### PROMPT:
From the line that holds "pyautogui.moveTo(653, 200); pyautogui.dragTo(656, 176)" down to the last line of the listing below, transcribe exactly and only those lines. Leave pictures out.

### DATA SECTION:
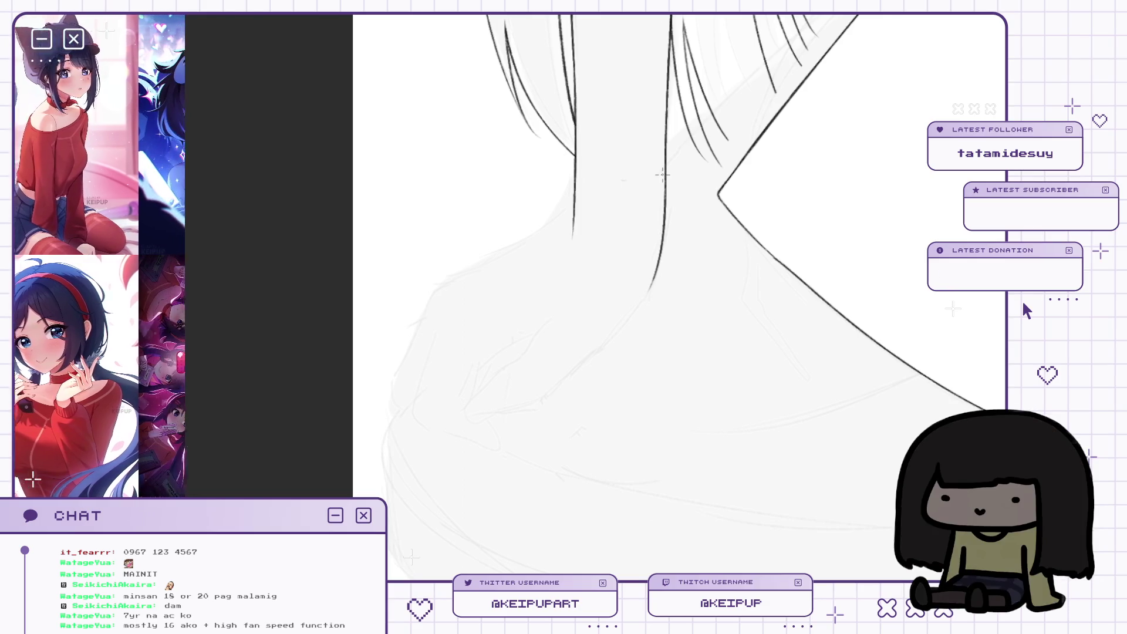
pyautogui.scroll(2, 597, 266)
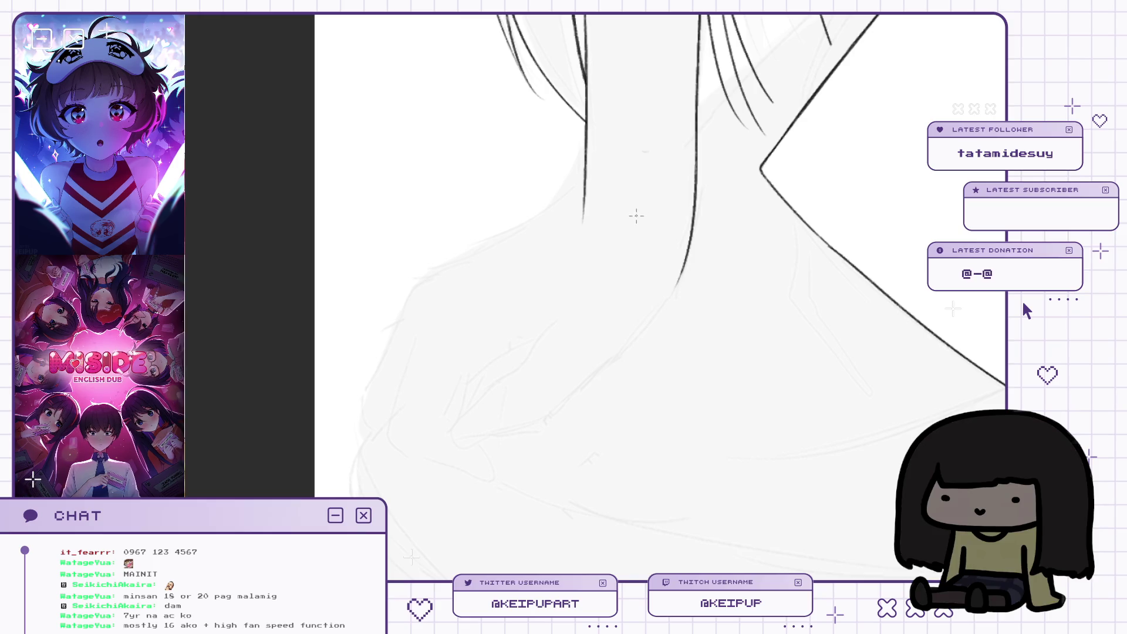
pyautogui.moveTo(653, 200); pyautogui.dragTo(656, 176)
pyautogui.moveTo(631, 140); pyautogui.dragTo(657, 180)
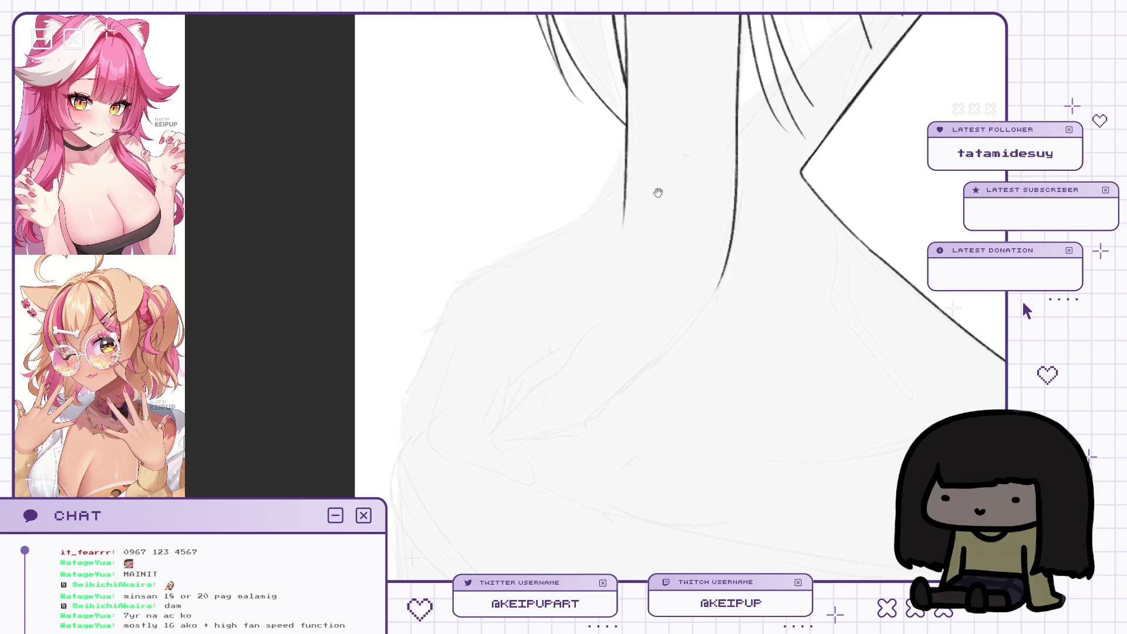
pyautogui.scroll(2, 645, 242)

### TASK RESPONSE:
pyautogui.moveTo(653, 200); pyautogui.dragTo(656, 176)
pyautogui.moveTo(631, 140); pyautogui.dragTo(657, 180)
pyautogui.scroll(2, 645, 242)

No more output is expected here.